J'ajoute simplement que nous avons rencontré l'Association des départements de France (ADF) et de nombreuses personnes impliquées et j'en viens aux constats de la Cour.
D'abord, l'hypothèse de judiciarisation excessive n'est pas confirmée, puisque les placements judiciaires n'ont pas subi de décélération.
Ensuite, le délai de traitement des dossiers n'a pas été réduit, au contraire, par l'intervention du procureur.
Nous doutons que la révision quinquennale puisse intervenir à temps, ce qui laisse planer un fort risque de voir toute une population sans protection. Au demeurant, la révision n'est peut-être pas utile pour des personnes très âgées ou soufrant d'un mal irréversible.
Ainsi, la réforme n'a pas amélioré la situation des personnes protégées.
Le contrôle des comptes de tutelle représente pour les greffiers une charge d'autant plus lourde que leur présentation n'est pas normalisée. La réforme étant intervenue en même temps que celle de la carte judiciaire, il est difficile d'apprécier les moyens dont disposent les juges des tutelles.
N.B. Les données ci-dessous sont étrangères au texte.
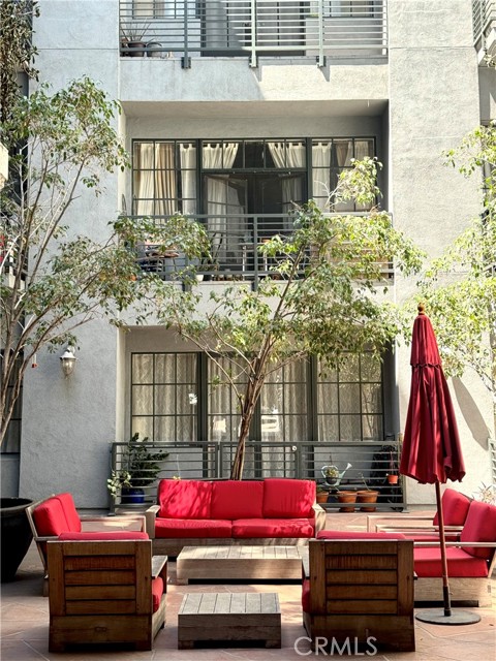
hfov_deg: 30.3
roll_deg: +1.3
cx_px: 248
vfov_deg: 39.7
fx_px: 917
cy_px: 330
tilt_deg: +1.4
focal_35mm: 48
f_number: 1.78
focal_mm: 6.76
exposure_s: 1/292
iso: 64
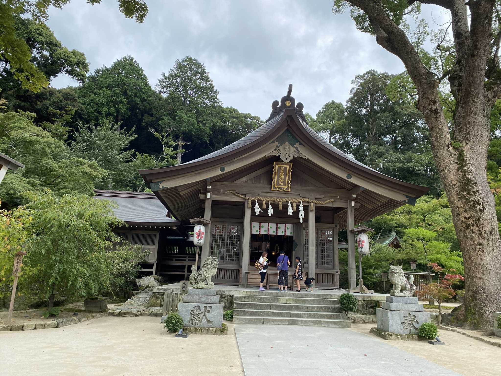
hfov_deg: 67.3
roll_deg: -2.4
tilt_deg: +10.4
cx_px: 250
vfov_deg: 53.1
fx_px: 376
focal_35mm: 26
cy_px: 188
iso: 32
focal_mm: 4.25
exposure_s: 1/1182
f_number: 1.8
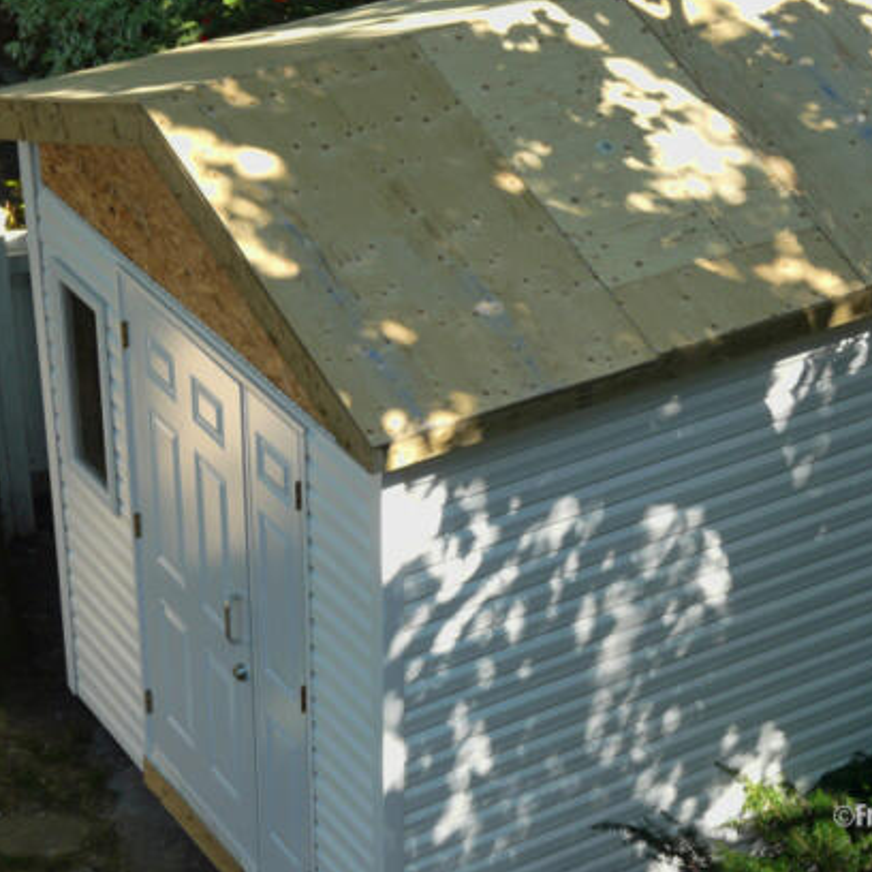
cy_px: 415
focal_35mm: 95
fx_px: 2707
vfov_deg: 18.3
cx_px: 430
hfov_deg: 18.3
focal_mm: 12
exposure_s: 1/160
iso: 100
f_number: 4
J'en viens aux tuteurs. En ce domaine, la réalité des progrès n'est pas contestable. La loi réaffirme la prééminence de la tutelle familiale, qui représente toutefois moins de la moitié des cas. Les tuteurs professionnels ont été unifiés, ils figurent sur une liste et bénéficient d'un agrément préfectoral après avis du procureur de la République. Enfin, les financements sont explicites et unifiés.
Toutefois, la réforme des tuteurs reste au milieu du gué sur deux points : la formation et la répartition sur le territoire. Le premier aspect est positif, mais coûteux et peu accessible aux tuteurs bénévoles ou familiaux. Sur le plan géographique, la situation est très variable, mais aucun recensement exhaustif n'a été réalisé. Certains tuteurs sont surchargés, ce qui nuit au suivi des dossiers.
Les contrôles ne sont pas coordonnés. Nous n'avons d'ailleurs pas obtenu d'informations sur la manière dont ils étaient conduits. Sur un autre plan, le nouveau financement manque de lisibilité pour les personnes les plus faibles, qui ignorent à quoi elles s'engagent en demandant une tutelle.
L'accompagnement social peine à monter en charge : quelque 4 000 MASP ont été mises en place fin 2009, alors que les travaux préparatoires misaient sur 9 000 à 13 000 mesures. L'écart peut s'expliquer notamment par le caractère contractuel du dispositif, que les intéressés vivent mal. D'autre part, la MAJ passe par une procédure bien trop longue. Fin 2009, on dénombrait un millier de MAJ, contre 30 000 escomptées au cours des travaux préparatoires. Les 68 000 tutelles aux prestations sociales adultes (TPSA) auraient dû disparaître fin 2011, pour être transformées en MAJ ou en MASP. Or, très peu de transformations ont eu lieu, ce qui a rendu nombre de TPSA caduques, mais a laissé subsister les curatelles généralement associées à ce dispositif. La déjudiciarisation souhaitée n'a donc pas eu lieu.
Le coût de ces mesures est supérieur aux prévisions, puisque l'équilibre financier reposait sur la réduction des mesures judiciaires au profit de mesures sociales, théoriquement moins coûteuses. Dès 2009, les départements ont économisé 6 millions d'euros, mais les mesures d'accompagnement coûtent environ 500 euros par personne et par mois, soit largement le triple des 150 euros envisagés ! J'observe à ce propos que l'accompagnement social exige un personnel compétent, ce qui a induit une anticipation du recrutement pendant les deux premières années de mise en oeuvre, malgré le faible nombre des mesures décidées, car les départements voulaient avoir le temps de s'organiser.
Les trois quarts des départements ont opté pour une délégation complète de gestion pour les MASP, de préférence à l'intervention en régie directe.
Enfin, les personnes concernées n'ayant en général que des ressources limitées, la MASP n'est que difficilement facturable. C'est pourquoi 82 % des départements l'ont rendue gratuite.
Le coût du dispositif est donc incertain, mais tout suggère qu'il sera supérieur aux prévisions. Au titre de l'exercice 2011, la charge pesant sur le département est évaluée à 47 millions d'euros, au lieu des 21 millions attendus.
Tous ces constats sont provisoires, car le bilan quantitatif et qualitatif de la loi n'a pas encore été publié.